Paris Fashion Week is fashion month’s cherry on the cake. The City of Love’s Fashion Week is home to many established names, juxtaposed with their younger colleagues. These younger counterparts often show their progressive view on fashion and sustainability, where established labels rely on their signature look and feel. This results in an interesting mix of designers, trends and cultures. Fashion Week translates the city into a melting pot of young and old, traditional and progressive and everything in between. Therefore, we provide daily updates about the shows, collections and the stories behind them. Today: Koché and Louis Vuitton.

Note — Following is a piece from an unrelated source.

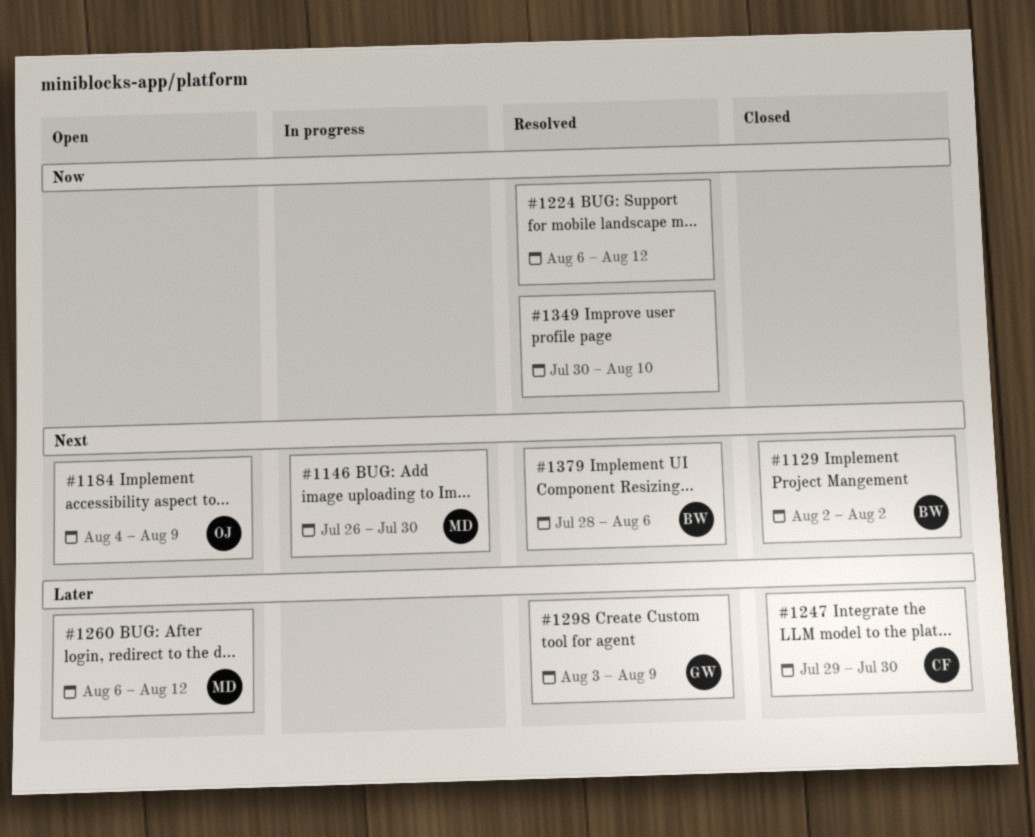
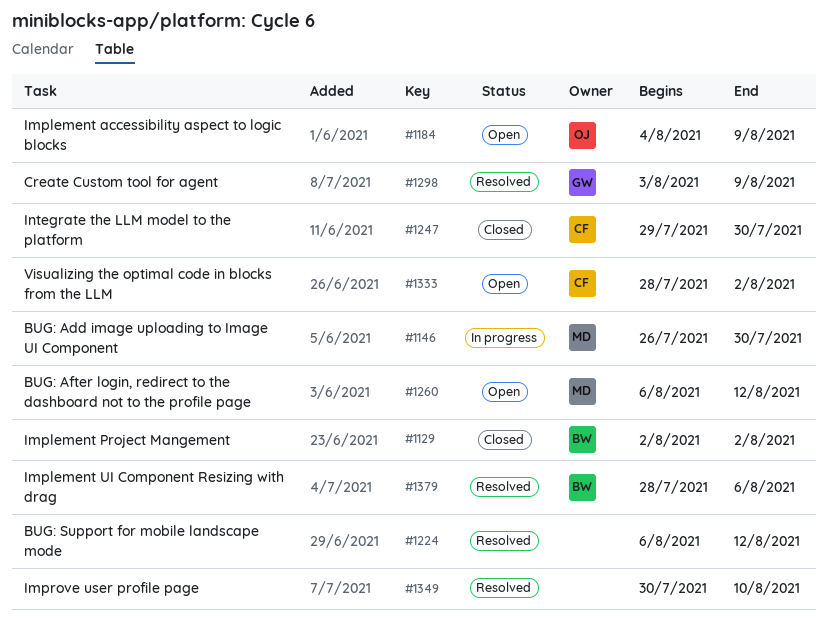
#1333: none -> present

Check out the complete Paris Fashion Week schedule here.
Cover photo: © Pexels
Paris Fashion Week
The great thing is that Paris Fashion Week is home to many female designers. Take for example Sarah Burton (Alexander McQueen, Claire Wright Keller (Givenchy), Stella McCartney and Virginie Viard (Chanel) – all great women who show during Paris Fashion Week. We can’t longer suppress our excitement. Luckily, we don’t have to, since PFW is in full force. Read everything about Koché and Louis Vuitton below.

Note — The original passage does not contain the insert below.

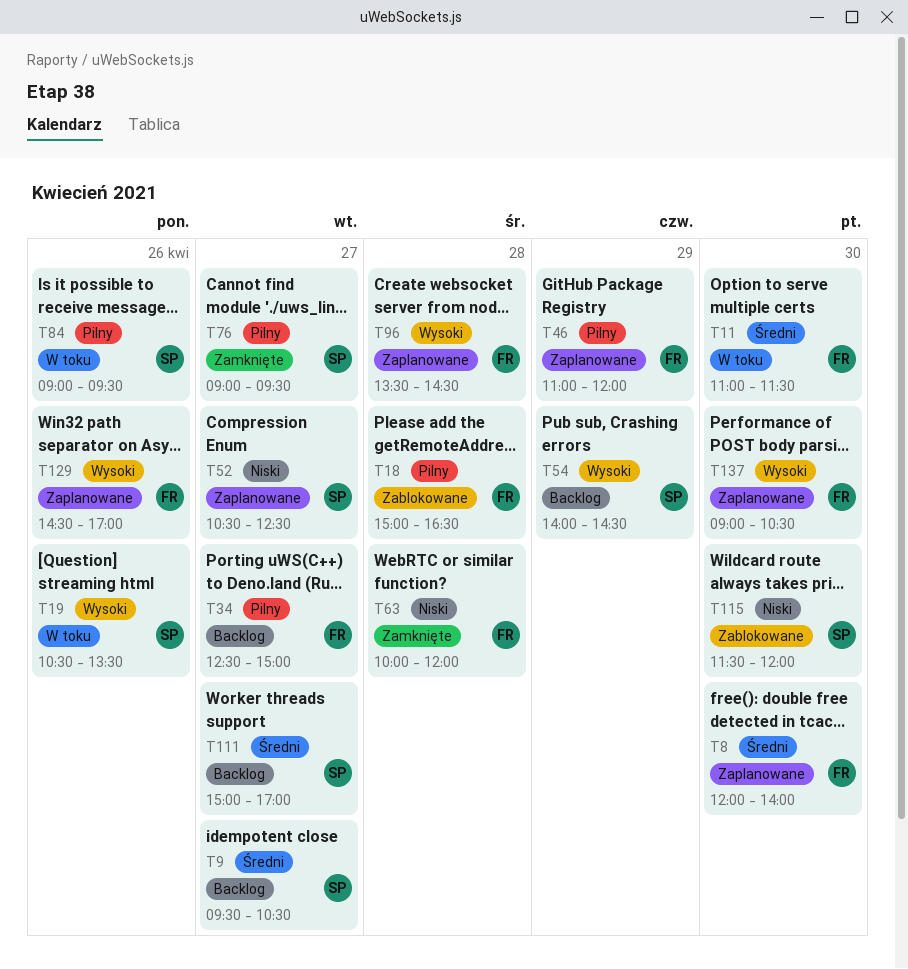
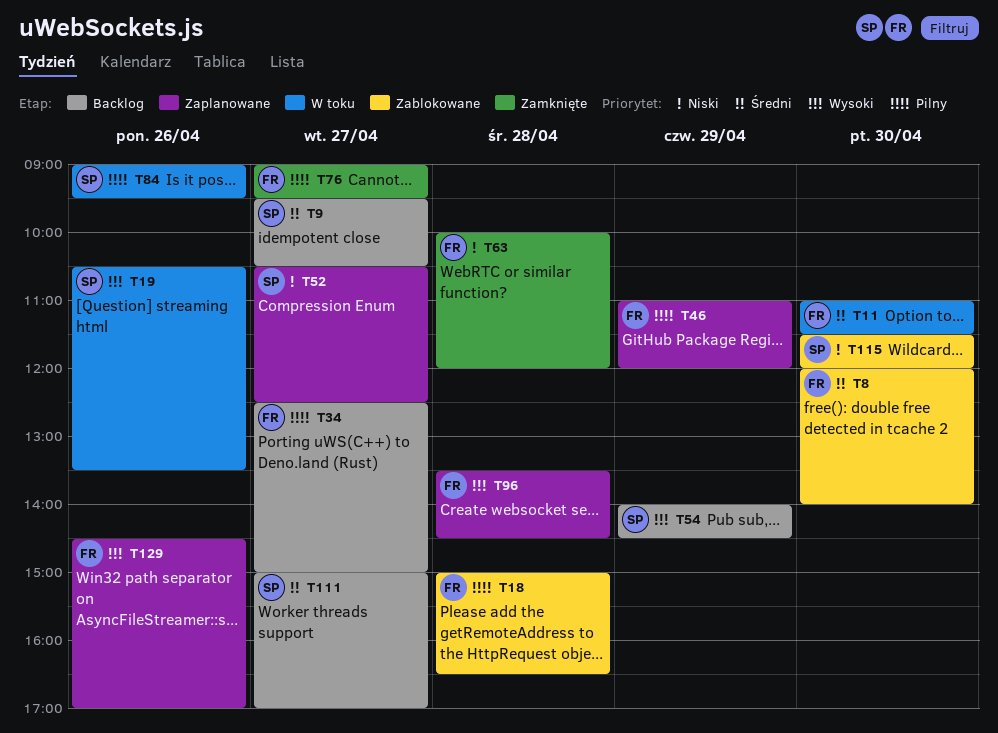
T8, status: Zaplanowane -> Zablokowane
T76, owner: SP -> FR
T137: present -> none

Diesel’s Renzo Rosso has mentored Christelle Kocher via the ANDAM Prize during the last months. The first collection since their partnership was showed to the public at the AccorHotels Arena at Paris’ 12th arrondissement. It doesn’t come as a surprise that the first looks of Koché’s collection consisted of denim.

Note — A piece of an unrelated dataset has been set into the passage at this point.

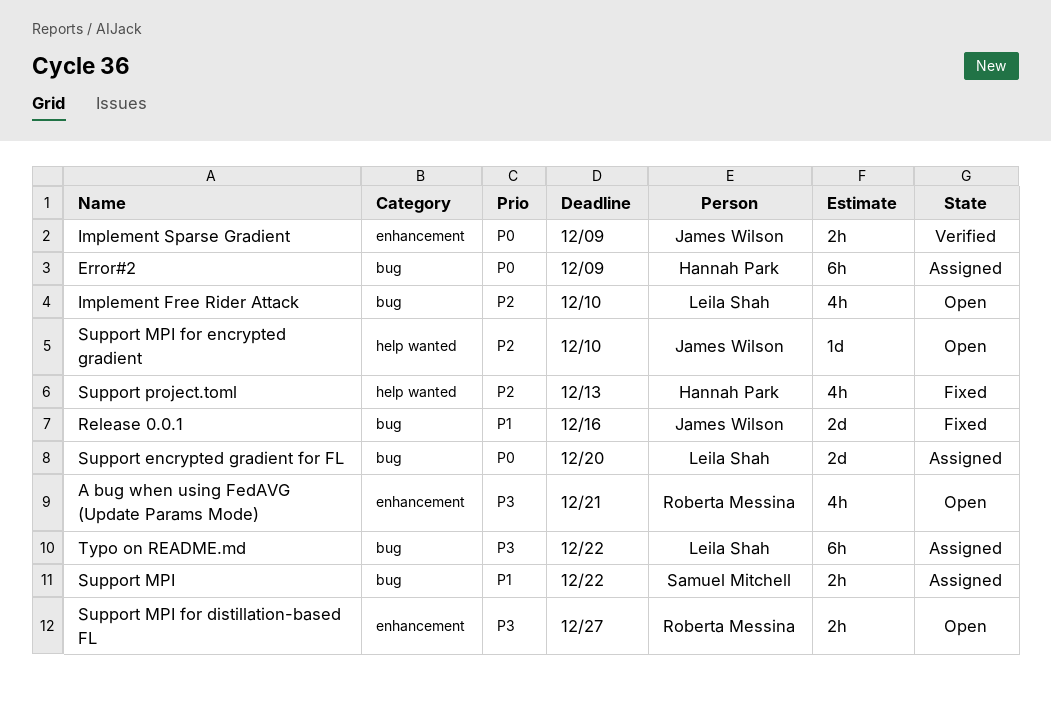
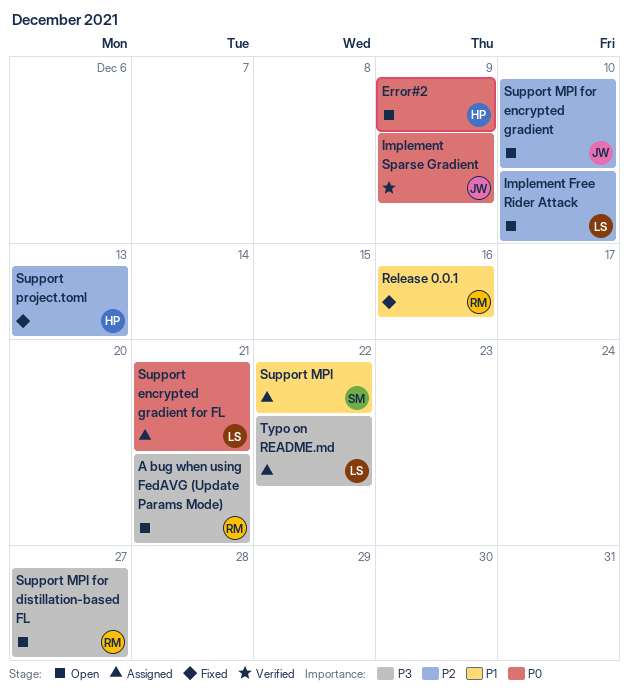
Error#2, status: Assigned -> Open
Release 0.0.1, owner: James Wilson -> Roberta Messina
Support encrypted gradient for FL, due: Dec 20 -> Dec 21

Koché is known for blending and mixing streetwear influences with high fashion items. This resulted in flawless and over-the-top denim skirts, suits and other perfectly fitted items. Of course, her signature slip dresses couldn’t be left behind. For this collection, it was combined with skinny jeans – Russo must have been proud.
This May, Nicholas Ghesquière will co-host the Met Gala, themed “About Time: Fashion and Duration.” With this in mind, Ghesquière created a collection with the past looking at the future in mind. That might sound cryptic, and it actually is. To clarify, it’s all about how fashion mirrors the current state of society.
Ghesquière is known for studying past times thoroughly, way better than his peers. In line with this, he like to play with contradictions. In this collection, he let petticoats clash with sportive parkas and so on. These parkas were most striking and characteristic for our time. Despite that Virgil Abloh earlier stated that “streetwear is dead”, Ghesquière proved him wrong.